41 His Honour found that the applicant at the time of the murders was suffering the prodromal phase of a psychotic illness, which illness continued to develop after the murders. He accepted the evidence of the applicant's wife that there were noticeable changes in the applicant's behaviour in the weeks immediately before the murders. He accepted it may well be true, as reported, that the offender suffered episodes of mania or depression as a child and as a young man but found however, there was no evidence to show how such events may make it more likely that his mental state was affected in any relevant way at the time of the murders. He accepted that the offender's contemplation of what he had done to his victims and the sights that he had seen and the sounds he had heard probably accelerated the development of his mental deterioration.
42 His Honour found:
[72] At the time of the murders, however, although the offender was developing an illness, he was not badly affected by it in any relevant way. The evidence offers no recognisable connection, causal or otherwise, between the offender's state of mind and his commission of the acts causing death. He may have felt ill. He may have felt uneasy about people watching him. He may have been troubled in his mind. The difficulty is to understand how such feelings or beliefs could have affected the way he acted in any way that made him less blameworthy, less responsible for the consequences of his acts. There is no satisfactory evidence that his stories about the gang, the pharmacist, the cop and the photographs were the product of mental illness. His capacity for logical thought and planning was unimpaired. There is no ready distinction attributable to his probable state of mind between the legal and the moral wrongness of what he was doing. I do not think that the offender's capacity to understand events or judge whether his actions were right or wrong in a moral sense or to control himself were impaired at all. I do not think that his capacity to reason about what he was doing was impaired. His illness, his belief that he was being watched and the other effects that it was having upon him, were incidental. No doubt they affected his life and relationships, but they did not mitigate his criminality any more than any physical illness would have done.

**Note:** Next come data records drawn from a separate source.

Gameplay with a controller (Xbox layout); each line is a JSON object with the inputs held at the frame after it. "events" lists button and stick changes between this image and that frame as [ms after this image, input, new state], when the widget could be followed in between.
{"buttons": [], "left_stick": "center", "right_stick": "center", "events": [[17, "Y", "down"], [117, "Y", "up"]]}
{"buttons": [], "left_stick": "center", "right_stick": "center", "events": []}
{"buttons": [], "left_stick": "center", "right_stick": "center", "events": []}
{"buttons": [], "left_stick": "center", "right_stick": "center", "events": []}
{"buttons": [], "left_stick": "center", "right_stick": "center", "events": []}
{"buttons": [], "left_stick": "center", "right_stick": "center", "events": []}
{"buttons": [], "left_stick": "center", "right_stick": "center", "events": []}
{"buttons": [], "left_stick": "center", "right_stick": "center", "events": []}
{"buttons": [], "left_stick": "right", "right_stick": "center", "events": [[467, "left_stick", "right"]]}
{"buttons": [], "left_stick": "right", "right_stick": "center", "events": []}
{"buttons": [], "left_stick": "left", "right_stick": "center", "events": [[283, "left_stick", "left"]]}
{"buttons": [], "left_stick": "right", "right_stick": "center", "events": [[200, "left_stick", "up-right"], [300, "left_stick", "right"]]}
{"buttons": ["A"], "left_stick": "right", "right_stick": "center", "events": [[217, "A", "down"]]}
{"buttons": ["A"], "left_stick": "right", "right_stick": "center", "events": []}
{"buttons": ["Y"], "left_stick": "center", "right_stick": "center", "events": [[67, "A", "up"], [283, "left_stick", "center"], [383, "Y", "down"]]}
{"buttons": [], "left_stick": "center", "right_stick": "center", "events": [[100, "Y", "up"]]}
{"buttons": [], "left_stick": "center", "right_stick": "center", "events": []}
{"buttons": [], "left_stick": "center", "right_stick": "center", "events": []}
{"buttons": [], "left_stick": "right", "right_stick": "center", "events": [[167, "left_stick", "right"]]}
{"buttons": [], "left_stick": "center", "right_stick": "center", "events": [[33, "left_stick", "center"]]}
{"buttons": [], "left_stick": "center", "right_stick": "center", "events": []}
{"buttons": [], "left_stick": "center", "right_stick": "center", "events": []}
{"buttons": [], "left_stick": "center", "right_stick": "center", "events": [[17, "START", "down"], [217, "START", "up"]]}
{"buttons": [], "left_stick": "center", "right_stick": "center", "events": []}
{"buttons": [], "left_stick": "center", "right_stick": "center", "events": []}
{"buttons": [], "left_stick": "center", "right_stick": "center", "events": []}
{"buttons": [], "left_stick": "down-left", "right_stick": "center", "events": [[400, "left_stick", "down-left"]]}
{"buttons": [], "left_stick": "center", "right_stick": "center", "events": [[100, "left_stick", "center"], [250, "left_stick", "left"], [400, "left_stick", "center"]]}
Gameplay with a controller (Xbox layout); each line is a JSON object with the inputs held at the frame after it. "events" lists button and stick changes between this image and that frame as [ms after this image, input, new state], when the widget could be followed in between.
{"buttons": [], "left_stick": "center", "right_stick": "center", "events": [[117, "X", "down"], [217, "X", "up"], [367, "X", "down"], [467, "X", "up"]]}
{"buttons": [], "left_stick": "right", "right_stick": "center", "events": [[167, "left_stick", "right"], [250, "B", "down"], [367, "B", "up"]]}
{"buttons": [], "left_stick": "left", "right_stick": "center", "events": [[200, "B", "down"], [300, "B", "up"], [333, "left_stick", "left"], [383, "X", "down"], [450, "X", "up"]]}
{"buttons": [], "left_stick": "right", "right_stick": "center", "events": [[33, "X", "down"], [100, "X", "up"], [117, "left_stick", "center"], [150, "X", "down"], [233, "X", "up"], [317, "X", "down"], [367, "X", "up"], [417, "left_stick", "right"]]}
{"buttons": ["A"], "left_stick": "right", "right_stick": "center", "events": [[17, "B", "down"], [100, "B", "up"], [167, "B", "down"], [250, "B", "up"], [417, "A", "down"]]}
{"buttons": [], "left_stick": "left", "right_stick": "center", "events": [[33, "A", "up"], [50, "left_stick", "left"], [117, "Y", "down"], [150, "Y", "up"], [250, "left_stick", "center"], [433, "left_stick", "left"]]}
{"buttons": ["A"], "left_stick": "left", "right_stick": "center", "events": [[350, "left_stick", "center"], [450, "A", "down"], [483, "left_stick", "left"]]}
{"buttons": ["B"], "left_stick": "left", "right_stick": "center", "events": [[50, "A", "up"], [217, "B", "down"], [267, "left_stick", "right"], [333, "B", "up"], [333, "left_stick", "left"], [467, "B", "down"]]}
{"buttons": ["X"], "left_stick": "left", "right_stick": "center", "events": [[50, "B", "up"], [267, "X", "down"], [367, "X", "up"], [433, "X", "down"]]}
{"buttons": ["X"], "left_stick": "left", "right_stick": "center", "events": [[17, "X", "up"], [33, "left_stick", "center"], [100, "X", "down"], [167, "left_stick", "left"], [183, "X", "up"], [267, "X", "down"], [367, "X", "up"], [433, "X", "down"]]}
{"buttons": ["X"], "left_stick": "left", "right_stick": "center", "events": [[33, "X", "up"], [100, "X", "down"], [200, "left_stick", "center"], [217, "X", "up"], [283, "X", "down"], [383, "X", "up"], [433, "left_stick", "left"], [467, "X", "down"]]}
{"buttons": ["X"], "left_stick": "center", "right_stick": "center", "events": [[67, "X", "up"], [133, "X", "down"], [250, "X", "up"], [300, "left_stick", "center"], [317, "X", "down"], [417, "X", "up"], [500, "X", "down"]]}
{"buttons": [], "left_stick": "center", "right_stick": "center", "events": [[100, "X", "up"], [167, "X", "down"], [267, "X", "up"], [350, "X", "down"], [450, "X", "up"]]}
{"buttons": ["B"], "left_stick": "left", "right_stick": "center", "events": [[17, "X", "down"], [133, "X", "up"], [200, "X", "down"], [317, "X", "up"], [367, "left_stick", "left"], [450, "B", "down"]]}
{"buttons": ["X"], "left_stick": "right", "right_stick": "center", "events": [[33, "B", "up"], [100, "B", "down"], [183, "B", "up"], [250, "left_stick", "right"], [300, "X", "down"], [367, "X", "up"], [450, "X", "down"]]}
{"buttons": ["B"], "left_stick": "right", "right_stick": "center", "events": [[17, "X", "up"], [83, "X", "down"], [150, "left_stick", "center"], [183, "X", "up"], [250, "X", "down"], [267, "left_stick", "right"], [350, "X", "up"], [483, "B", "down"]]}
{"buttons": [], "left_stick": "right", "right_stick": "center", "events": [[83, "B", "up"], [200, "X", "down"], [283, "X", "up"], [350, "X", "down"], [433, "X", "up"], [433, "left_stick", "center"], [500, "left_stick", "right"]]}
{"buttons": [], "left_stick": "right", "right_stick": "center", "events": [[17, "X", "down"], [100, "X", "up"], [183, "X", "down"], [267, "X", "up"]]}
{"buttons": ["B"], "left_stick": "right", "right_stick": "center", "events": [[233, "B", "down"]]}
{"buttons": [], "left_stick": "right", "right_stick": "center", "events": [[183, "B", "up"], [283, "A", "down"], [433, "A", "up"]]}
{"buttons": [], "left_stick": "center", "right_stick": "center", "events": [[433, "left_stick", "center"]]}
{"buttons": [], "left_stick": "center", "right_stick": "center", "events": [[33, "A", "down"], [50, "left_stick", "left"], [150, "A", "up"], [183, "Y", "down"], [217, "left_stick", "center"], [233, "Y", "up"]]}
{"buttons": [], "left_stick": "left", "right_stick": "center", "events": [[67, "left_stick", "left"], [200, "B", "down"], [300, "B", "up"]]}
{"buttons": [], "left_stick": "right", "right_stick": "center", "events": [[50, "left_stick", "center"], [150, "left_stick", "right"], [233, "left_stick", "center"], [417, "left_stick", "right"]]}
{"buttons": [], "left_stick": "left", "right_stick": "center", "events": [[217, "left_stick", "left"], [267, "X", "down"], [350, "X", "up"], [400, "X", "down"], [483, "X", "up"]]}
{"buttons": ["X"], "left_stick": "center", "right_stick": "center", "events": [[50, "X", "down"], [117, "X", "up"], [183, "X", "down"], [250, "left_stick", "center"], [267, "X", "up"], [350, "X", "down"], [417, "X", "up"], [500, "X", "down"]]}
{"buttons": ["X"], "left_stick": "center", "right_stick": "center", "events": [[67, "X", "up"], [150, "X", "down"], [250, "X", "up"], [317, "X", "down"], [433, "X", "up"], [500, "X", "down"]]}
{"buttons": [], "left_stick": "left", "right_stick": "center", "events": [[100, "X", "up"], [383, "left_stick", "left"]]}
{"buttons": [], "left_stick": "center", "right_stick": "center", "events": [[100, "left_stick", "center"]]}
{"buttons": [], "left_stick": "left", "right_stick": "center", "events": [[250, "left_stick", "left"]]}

43 In R v Olenik [2002] NSWCCA 90 at [36] it was held:
On an application for leave to appeal against sentence, this court is bound by the findings of fact made by the trial judge, unless it is not open to the trial judge on the evidence before him to make those findings.
44 The applicant submitted that it was not open, on the evidence, for his Honour to make the findings which he did as to the impact of the developing illness upon the applicant at the time of the murders. He submitted that his Honour's rejection of his submissions, which were based upon the evidence of Dr Nielssen, was unreasonable. It was contended that Dr Nielssen's opinion was soundly based and neither contradicted by, nor inconsistent with, any evidence adduced at the trial or on sentence and indeed supported by the lay evidence. The evidence of Dr Nielssen was all one way and his Honour did not provide any valid reason for rejecting it.
45 Dr Nielssen, a consultant psychiatrist, saw the applicant in June and July 2004. His Honour summarised Dr Nielssen's evidence as follows:
[54] Dr Neilssen was not prepared to accept that the offender was mentally ill before and at the time of the offences. The only evidence to support the proposition, he said, was the offender's own account of the onset of symptoms. He said that the offender was suggestible about psychotic symptoms. He thought it a possibility that the offender was malingering at the time of the interviews. He noted that the offender did not give any spontaneous account of the offences or any delusional explanation about them to him or apparently any other treating doctor, and thought that that spoke against the probability of mental illness.
[55] Dr Neilssen thought that the offender knew that what he was doing was legally wrong, as evidenced by his attempts to conceal his involvement. He thought, however, that there was a strong possibility that he had a schizophrenic illness.
[56] He was of the view ultimately that the offender did not have the defence of mental illness but would have favoured the defence of substantial impairment by abnormality of mind. So he accepted that the offender had an abnormality of mind at the time of the offences. In this respect he drew upon the opinion of Dr Ellis that signs of mental illness were present a short time after the killings. He assumed that those features were present at the time of the offences as well. He thought, on the balance of probabilities, that the offender was psychotic at the time of the offences. So his perception of events, his concentration, his reasoning abilities and his ability to judge right from wrong were disturbed. He thought, on the balance of probabilities, that the offender had a chronic psychiatric illness, most probably schizophrenia, in 2003. He thought that the changes in the offender's behaviour before the killings could be evidence of the prodromal phase of a mental illness.
[57] An important feature of the evidence of Dr Neilssen was that before he had access to the medical records of the psychiatric registrar, who recorded no psychotic symptoms, he thought that it was probable that the offender had a psychotic illness on 1 February 2003. After he saw the records he changed his opinion and considered only that it was possible. As the offender was able to form purposeful action, Dr Neilssen thought that his reasoning in other respects was not greatly affected. He acknowledged, however, that there may have been some effect upon his moral reasoning ability.